What you are asked to do: Each record should reappear exactly in your answer, minus any picture.

Provided records:
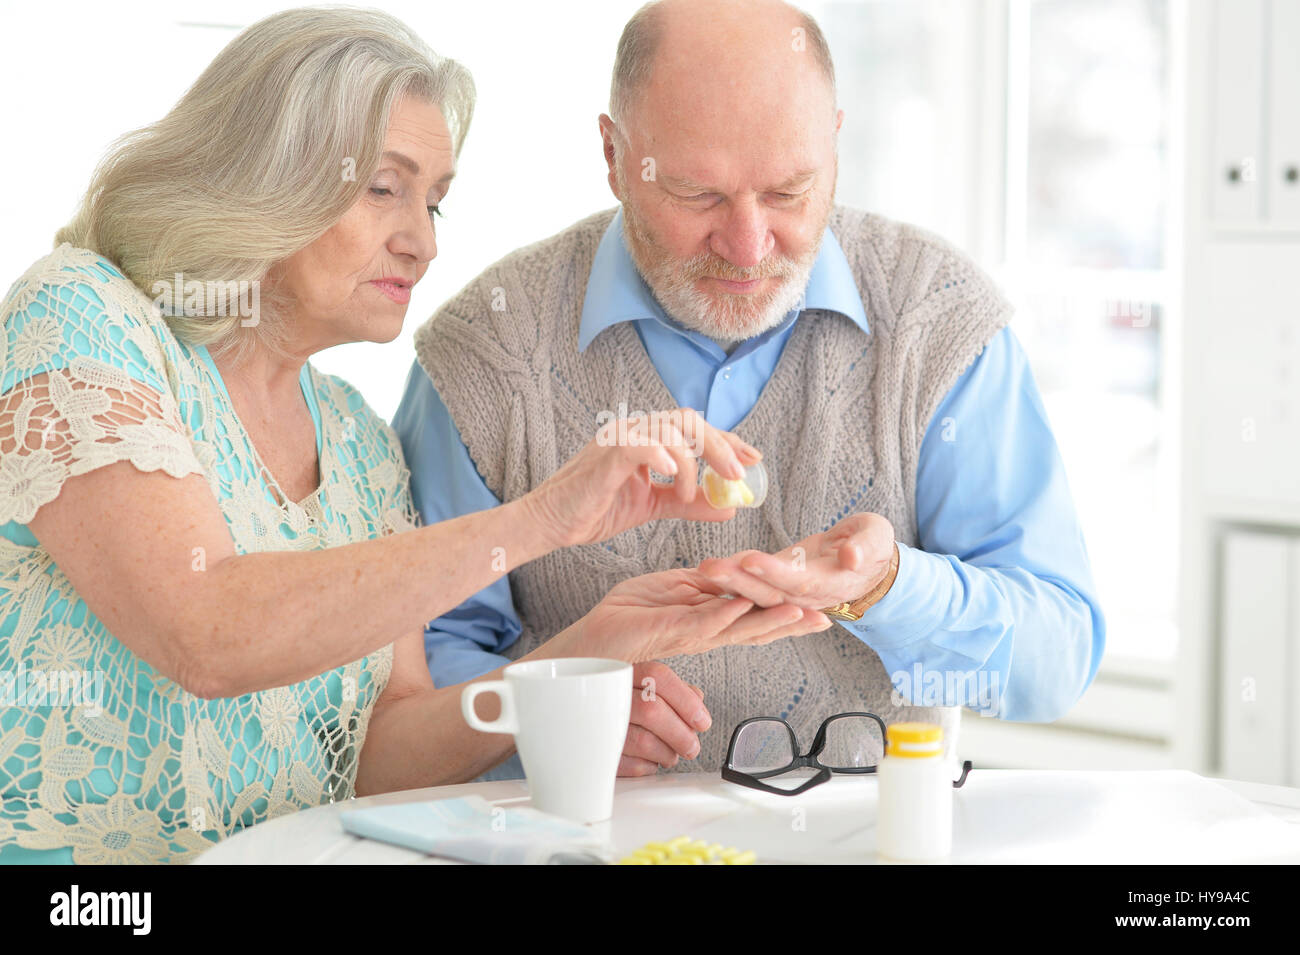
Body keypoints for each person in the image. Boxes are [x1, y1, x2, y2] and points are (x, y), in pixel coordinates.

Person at [0, 6, 832, 864]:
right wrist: (543, 519)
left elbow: (382, 762)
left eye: (435, 201)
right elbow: (204, 632)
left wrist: (593, 645)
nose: (423, 241)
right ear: (263, 169)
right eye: (384, 188)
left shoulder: (359, 442)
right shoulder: (84, 319)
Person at [394, 0, 1107, 778]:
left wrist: (891, 587)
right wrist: (547, 719)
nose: (747, 246)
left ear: (834, 146)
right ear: (613, 154)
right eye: (698, 194)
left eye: (789, 192)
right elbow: (422, 665)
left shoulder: (940, 327)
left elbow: (1055, 657)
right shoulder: (483, 353)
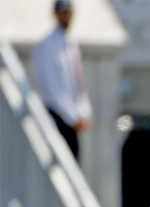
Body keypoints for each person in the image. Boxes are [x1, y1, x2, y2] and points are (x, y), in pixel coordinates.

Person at [32, 0, 91, 159]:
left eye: (69, 13)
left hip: (71, 118)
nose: (66, 17)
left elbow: (77, 83)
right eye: (63, 12)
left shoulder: (71, 44)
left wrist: (83, 112)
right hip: (57, 115)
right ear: (55, 14)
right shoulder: (45, 46)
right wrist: (72, 117)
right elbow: (51, 88)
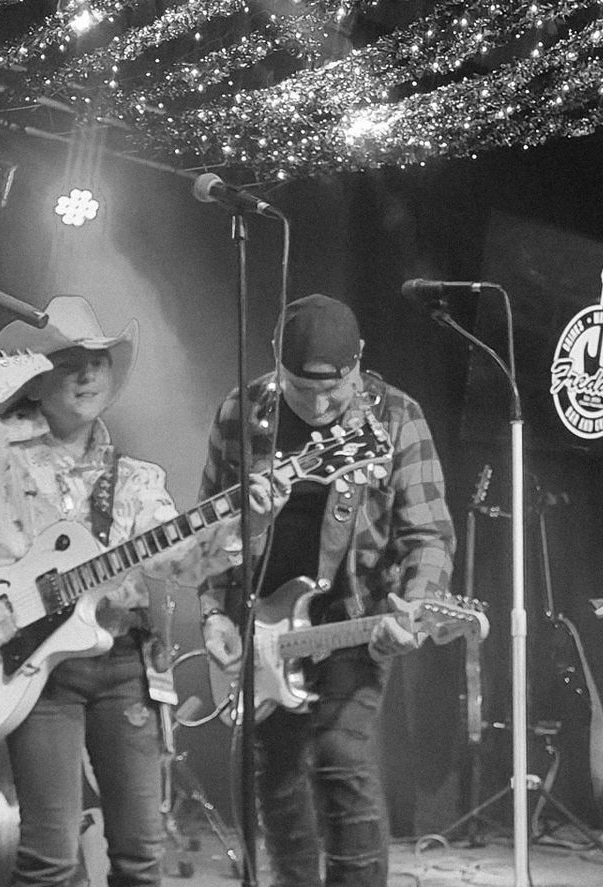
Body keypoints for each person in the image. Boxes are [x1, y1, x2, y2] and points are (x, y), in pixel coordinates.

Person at [0, 295, 267, 887]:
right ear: (34, 381)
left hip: (124, 667)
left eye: (97, 360)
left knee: (142, 853)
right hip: (29, 674)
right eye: (68, 360)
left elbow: (183, 564)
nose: (88, 372)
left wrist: (248, 523)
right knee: (49, 859)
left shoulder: (137, 478)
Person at [198, 294, 455, 887]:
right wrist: (214, 611)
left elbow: (430, 534)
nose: (316, 405)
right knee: (278, 780)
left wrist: (412, 611)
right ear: (274, 362)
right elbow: (209, 527)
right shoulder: (240, 412)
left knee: (342, 759)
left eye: (332, 391)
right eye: (299, 388)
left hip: (356, 617)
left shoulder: (395, 417)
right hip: (260, 626)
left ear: (359, 361)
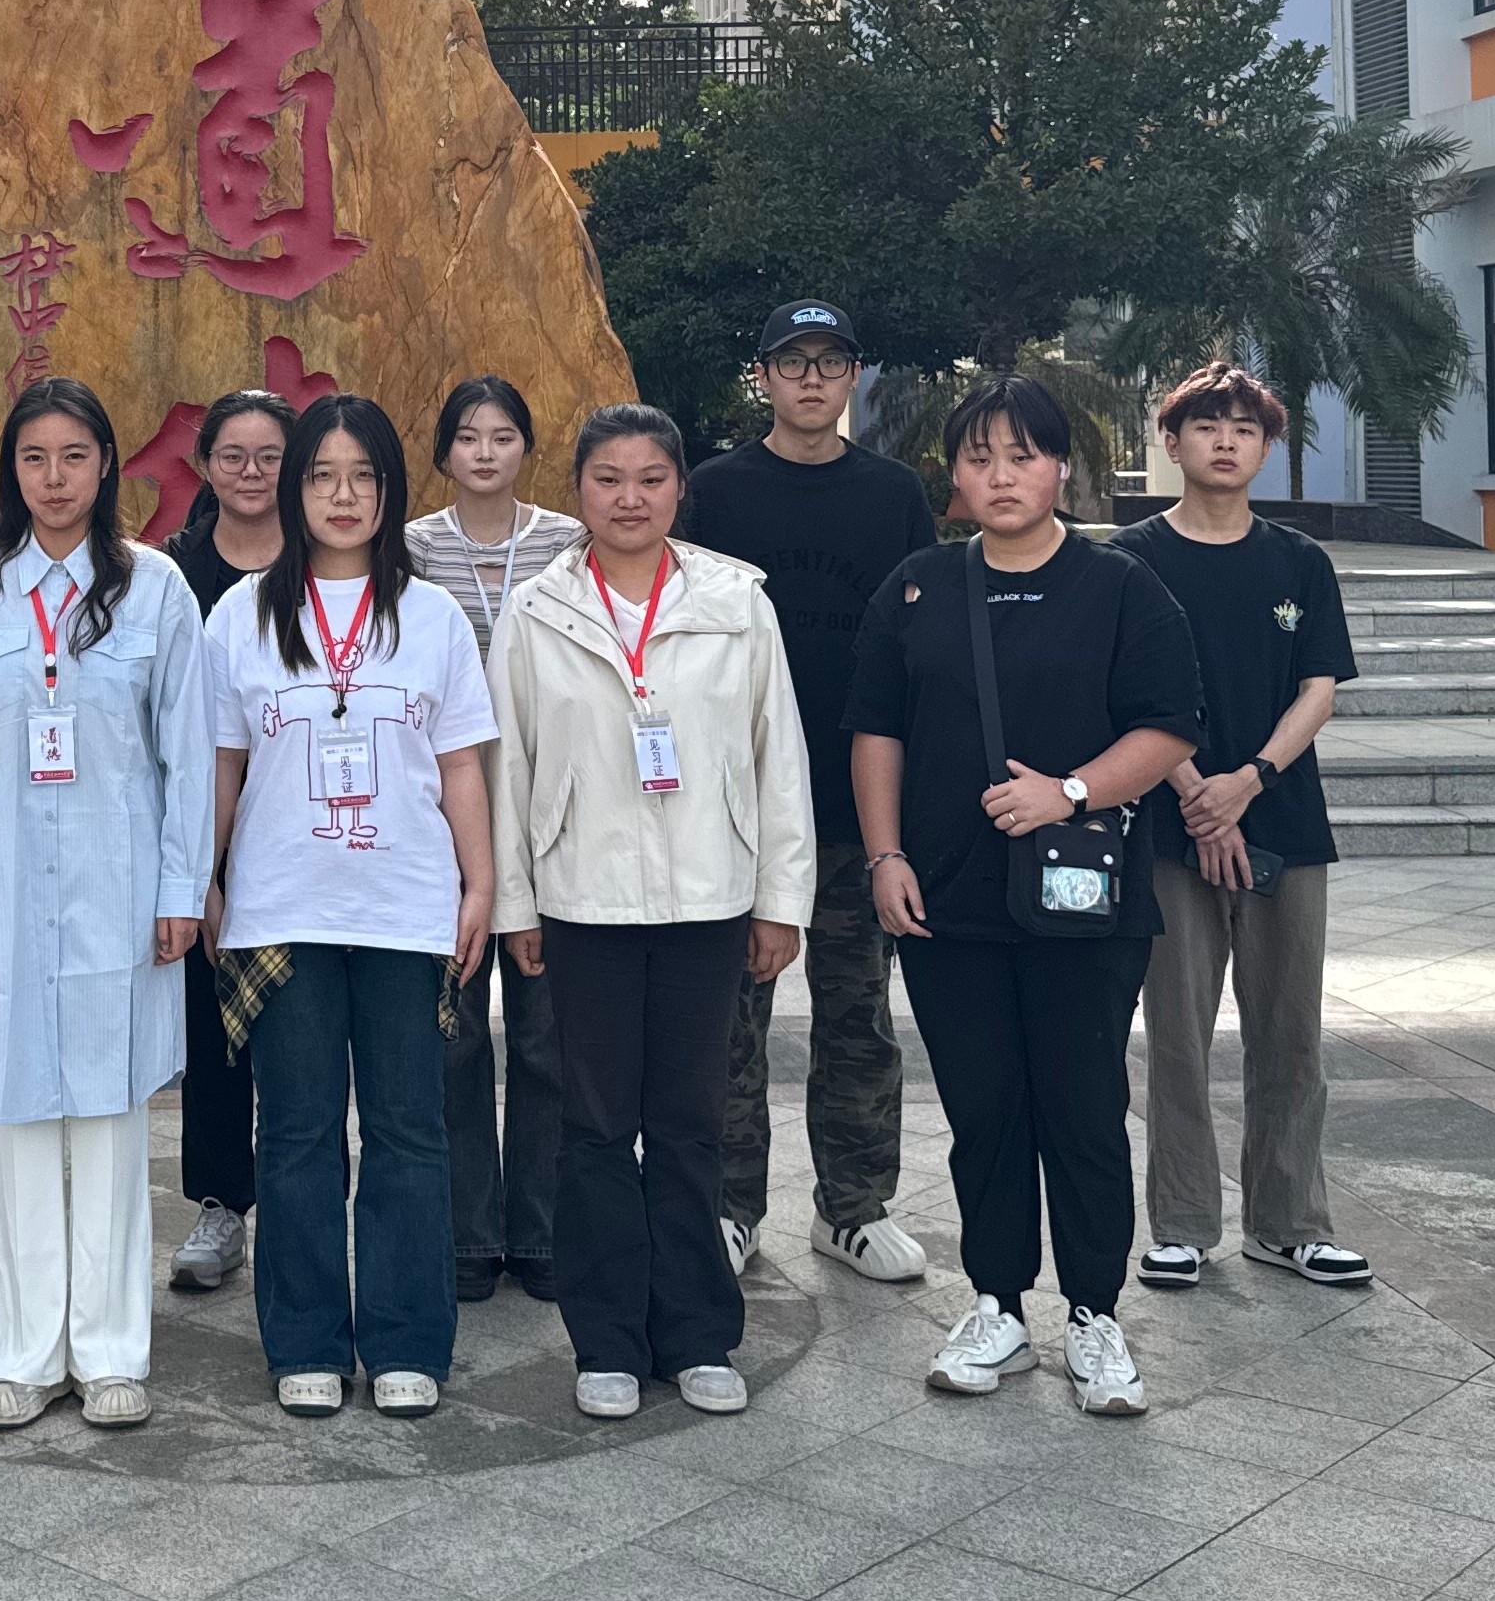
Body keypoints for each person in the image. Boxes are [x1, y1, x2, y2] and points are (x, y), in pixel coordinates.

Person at [851, 375, 1203, 1420]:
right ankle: (997, 1304)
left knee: (1084, 1107)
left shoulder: (1121, 586)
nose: (1001, 476)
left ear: (1060, 468)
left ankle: (1094, 1314)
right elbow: (878, 731)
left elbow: (1169, 728)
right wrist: (884, 856)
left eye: (1022, 455)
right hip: (946, 900)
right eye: (979, 458)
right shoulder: (916, 587)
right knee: (985, 1111)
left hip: (1084, 904)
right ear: (953, 478)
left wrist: (1071, 792)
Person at [488, 406, 814, 1420]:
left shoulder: (736, 601)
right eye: (608, 479)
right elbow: (508, 768)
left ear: (680, 488)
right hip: (581, 900)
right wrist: (516, 904)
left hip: (710, 898)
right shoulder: (537, 610)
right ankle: (607, 1342)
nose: (629, 498)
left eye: (650, 479)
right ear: (577, 490)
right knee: (591, 1129)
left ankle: (698, 1333)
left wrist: (780, 901)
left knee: (689, 1125)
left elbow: (778, 756)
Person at [0, 380, 216, 1428]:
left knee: (111, 1121)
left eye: (75, 456)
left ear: (106, 466)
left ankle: (111, 1351)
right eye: (35, 458)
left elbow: (187, 751)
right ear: (12, 470)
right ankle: (24, 1353)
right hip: (1, 893)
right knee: (17, 1122)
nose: (54, 479)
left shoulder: (155, 589)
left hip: (118, 892)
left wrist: (182, 888)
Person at [209, 395, 497, 1418]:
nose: (343, 496)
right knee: (296, 1131)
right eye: (323, 475)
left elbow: (459, 765)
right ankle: (306, 1342)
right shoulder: (241, 614)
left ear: (390, 490)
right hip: (282, 909)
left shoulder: (431, 616)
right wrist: (204, 878)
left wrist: (480, 883)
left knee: (410, 1127)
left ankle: (407, 1340)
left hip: (405, 908)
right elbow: (223, 764)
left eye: (363, 476)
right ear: (295, 489)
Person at [679, 301, 938, 1295]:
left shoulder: (893, 494)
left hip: (852, 805)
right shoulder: (713, 491)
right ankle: (729, 1206)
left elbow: (920, 647)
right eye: (794, 362)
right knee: (729, 1025)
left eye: (832, 361)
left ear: (854, 375)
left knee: (858, 1017)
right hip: (734, 809)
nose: (813, 379)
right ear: (765, 376)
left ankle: (853, 1209)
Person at [1115, 364, 1370, 1293]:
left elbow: (1319, 690)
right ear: (1171, 441)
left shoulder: (1299, 562)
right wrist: (1197, 794)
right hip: (1169, 828)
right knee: (1177, 1036)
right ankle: (1183, 1225)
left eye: (1245, 429)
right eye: (1206, 425)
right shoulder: (1131, 559)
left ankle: (1290, 1224)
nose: (1226, 441)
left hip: (1285, 825)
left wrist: (1248, 782)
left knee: (1290, 1033)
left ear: (1266, 448)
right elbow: (1125, 692)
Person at [408, 376, 586, 1303]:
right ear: (443, 449)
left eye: (503, 435)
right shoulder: (408, 549)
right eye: (468, 436)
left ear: (527, 447)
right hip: (441, 815)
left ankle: (544, 1229)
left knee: (549, 1035)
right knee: (455, 1040)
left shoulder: (568, 543)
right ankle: (470, 1233)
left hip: (547, 807)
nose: (485, 452)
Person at [163, 388, 291, 1295]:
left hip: (301, 832)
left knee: (299, 1030)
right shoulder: (170, 575)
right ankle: (219, 1203)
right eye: (233, 455)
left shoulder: (325, 565)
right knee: (211, 1024)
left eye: (271, 456)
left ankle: (296, 1195)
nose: (251, 472)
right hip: (197, 826)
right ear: (205, 465)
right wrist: (194, 869)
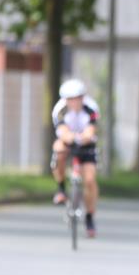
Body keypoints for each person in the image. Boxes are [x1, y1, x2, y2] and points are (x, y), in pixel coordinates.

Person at [51, 78, 100, 238]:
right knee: (58, 150)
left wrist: (84, 137)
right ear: (65, 99)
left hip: (87, 144)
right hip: (68, 140)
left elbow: (91, 131)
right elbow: (63, 132)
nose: (75, 102)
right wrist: (72, 137)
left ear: (83, 97)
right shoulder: (59, 110)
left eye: (78, 98)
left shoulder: (91, 108)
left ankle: (90, 217)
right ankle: (61, 188)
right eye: (71, 99)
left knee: (90, 180)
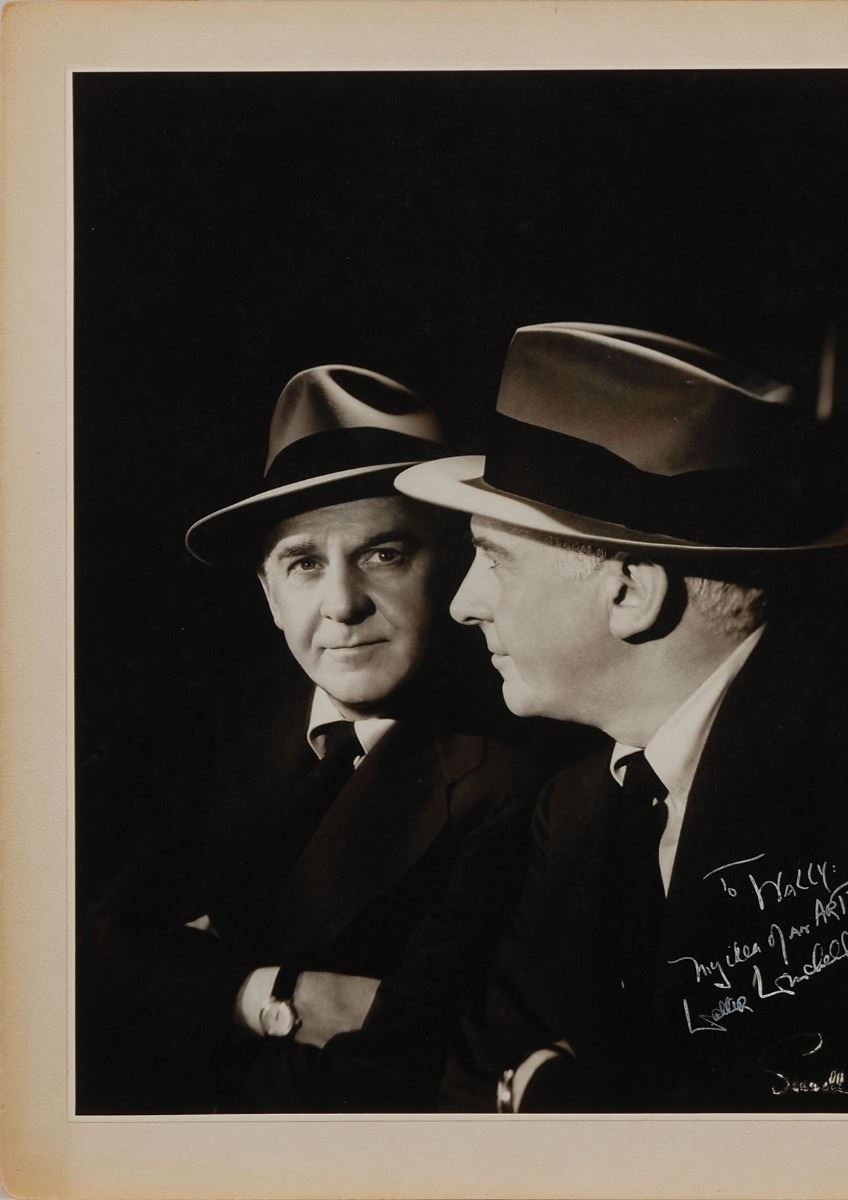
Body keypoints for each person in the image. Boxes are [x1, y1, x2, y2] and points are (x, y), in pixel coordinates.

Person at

Solution below:
Body keypoints for each person in the image. Boxes are [x1, y1, x2, y2] and points are (x, y), in pixel coordinates.

Person at [0, 6, 832, 864]:
right wrist: (543, 519)
left elbow: (382, 762)
left eye: (435, 201)
right elbow: (204, 632)
left wrist: (593, 645)
nose: (423, 241)
right ear: (263, 169)
right eye: (384, 188)
left shoulder: (359, 442)
right shoulder: (84, 319)
Person at [394, 0, 1107, 778]:
left wrist: (891, 587)
right wrist: (547, 719)
nose: (747, 246)
left ear: (834, 146)
right ear: (613, 154)
right eye: (698, 194)
left eye: (789, 192)
right elbow: (422, 665)
left shoulder: (940, 327)
left elbow: (1055, 657)
right shoulder: (483, 353)
Body keypoints for each person in the image. Boxes are [x1, y1, x2, y2] and points are (x, y), in pixel coordinates.

Person at [32, 0, 91, 159]:
left eye: (69, 13)
left hip: (71, 118)
nose: (66, 17)
left elbow: (77, 83)
right eye: (63, 12)
left shoulder: (71, 44)
left wrist: (83, 112)
right hip: (57, 115)
right ear: (55, 14)
right shoulder: (45, 46)
right wrist: (72, 117)
right elbow: (51, 88)
Body keypoints for each person in the image. Boxes are [x1, y1, x2, y2] and points are (x, y), in pixel coordinates.

Person at [0, 295, 267, 887]:
right ear: (34, 381)
left hip: (124, 667)
left eye: (97, 360)
left knee: (142, 853)
right hip: (29, 674)
right eye: (68, 360)
left elbow: (183, 564)
nose: (88, 372)
left wrist: (248, 523)
right knee: (49, 859)
left shoulder: (137, 478)
Person at [198, 294, 455, 887]:
right wrist: (214, 611)
left elbow: (430, 534)
nose: (316, 405)
right knee: (278, 780)
left wrist: (412, 611)
right ear: (274, 362)
right elbow: (209, 527)
right shoulder: (240, 412)
left knee: (342, 759)
left eye: (332, 391)
right eye: (299, 388)
left hip: (356, 617)
left shoulder: (395, 417)
right hip: (260, 626)
left ear: (359, 361)
Body keypoints for each person in the image. Boxes are [x1, y1, x2, y2] and points are (x, y), in pixel coordinates.

Person at [851, 375, 1203, 1420]:
right ankle: (997, 1304)
left knee: (1084, 1107)
left shoulder: (1121, 586)
nose: (1001, 476)
left ear: (1060, 468)
left ankle: (1094, 1314)
right elbow: (878, 731)
left elbow: (1169, 728)
right wrist: (884, 856)
left eye: (1022, 455)
right hip: (946, 900)
right eye: (979, 458)
right shoulder: (916, 587)
right knee: (985, 1111)
left hip: (1084, 904)
right ear: (953, 478)
left wrist: (1071, 792)
Person at [488, 406, 814, 1420]:
left shoulder: (736, 601)
right eye: (608, 479)
right elbow: (508, 768)
left ear: (680, 488)
right hip: (581, 900)
right wrist: (516, 904)
left hip: (710, 898)
right shoulder: (537, 610)
right ankle: (607, 1342)
nose: (629, 498)
left eye: (650, 479)
right ear: (577, 490)
right knee: (591, 1129)
left ankle: (698, 1333)
left wrist: (780, 901)
left knee: (689, 1125)
left elbow: (778, 756)
Person at [0, 380, 216, 1428]:
left knee: (111, 1121)
left eye: (75, 456)
left ear: (106, 466)
left ankle: (111, 1351)
right eye: (35, 458)
left elbow: (187, 751)
right ear: (12, 470)
right ankle: (24, 1353)
right hip: (1, 893)
right knee: (17, 1122)
nose: (54, 479)
left shoulder: (155, 589)
left hip: (118, 892)
left wrist: (182, 888)
Person at [209, 395, 497, 1418]:
nose: (343, 496)
right knee: (296, 1131)
right eye: (323, 475)
left elbow: (459, 765)
right ankle: (306, 1342)
right shoulder: (241, 614)
left ear: (390, 490)
right hip: (282, 909)
left shoulder: (431, 616)
right wrist: (204, 878)
left wrist: (480, 883)
left knee: (410, 1127)
left ankle: (407, 1340)
left hip: (405, 908)
right elbow: (223, 764)
left eye: (363, 476)
right ear: (295, 489)
Person at [679, 301, 938, 1295]:
left shoulder: (893, 494)
left hip: (852, 805)
right shoulder: (713, 491)
right ankle: (729, 1206)
left elbow: (920, 647)
right eye: (794, 362)
right knee: (729, 1025)
left eye: (832, 361)
left ear: (854, 375)
left knee: (858, 1017)
right hip: (734, 809)
nose: (813, 379)
right ear: (765, 376)
left ankle: (853, 1209)
Person at [1115, 364, 1370, 1293]:
left elbow: (1319, 690)
right ear: (1171, 441)
left shoulder: (1299, 562)
right wrist: (1197, 794)
right hip: (1169, 828)
right knee: (1177, 1036)
right ankle: (1183, 1225)
left eye: (1245, 429)
right eye: (1206, 425)
right shoulder: (1131, 559)
left ankle: (1290, 1224)
nose: (1226, 441)
left hip: (1285, 825)
left wrist: (1248, 782)
left knee: (1290, 1033)
left ear: (1266, 448)
right elbow: (1125, 692)
Person at [408, 376, 586, 1303]:
right ear: (443, 449)
left eye: (503, 435)
right shoulder: (408, 549)
right eye: (468, 436)
left ear: (527, 447)
right hip: (441, 815)
left ankle: (544, 1229)
left knee: (549, 1035)
right knee: (455, 1040)
left shoulder: (568, 543)
right ankle: (470, 1233)
left hip: (547, 807)
nose: (485, 452)
Person at [163, 388, 291, 1295]:
left hip: (301, 832)
left knee: (299, 1030)
right shoulder: (170, 575)
right ankle: (219, 1203)
right eye: (233, 455)
left shoulder: (325, 565)
right knee: (211, 1024)
left eye: (271, 456)
left ankle: (296, 1195)
nose: (251, 472)
right hip: (197, 826)
right ear: (205, 465)
right wrist: (194, 869)
Body keypoints for each person in the image. Boxes are [x1, y1, x2, y2] and points are (x, y), in pixel coordinates.

Person at [51, 78, 100, 238]:
right knee: (58, 150)
left wrist: (84, 137)
right ear: (65, 99)
left hip: (87, 144)
right hip: (68, 140)
left elbow: (91, 131)
right elbow: (63, 132)
nose: (75, 102)
right wrist: (72, 137)
left ear: (83, 97)
right shoulder: (59, 110)
left eye: (78, 98)
left shoulder: (91, 108)
left ankle: (90, 217)
right ankle: (61, 188)
right eye: (71, 99)
left knee: (90, 180)
Body keypoints for each person in the image. Boxes are [x1, y1, x2, y2] and points are (x, y), in pixel coordinates.

Person at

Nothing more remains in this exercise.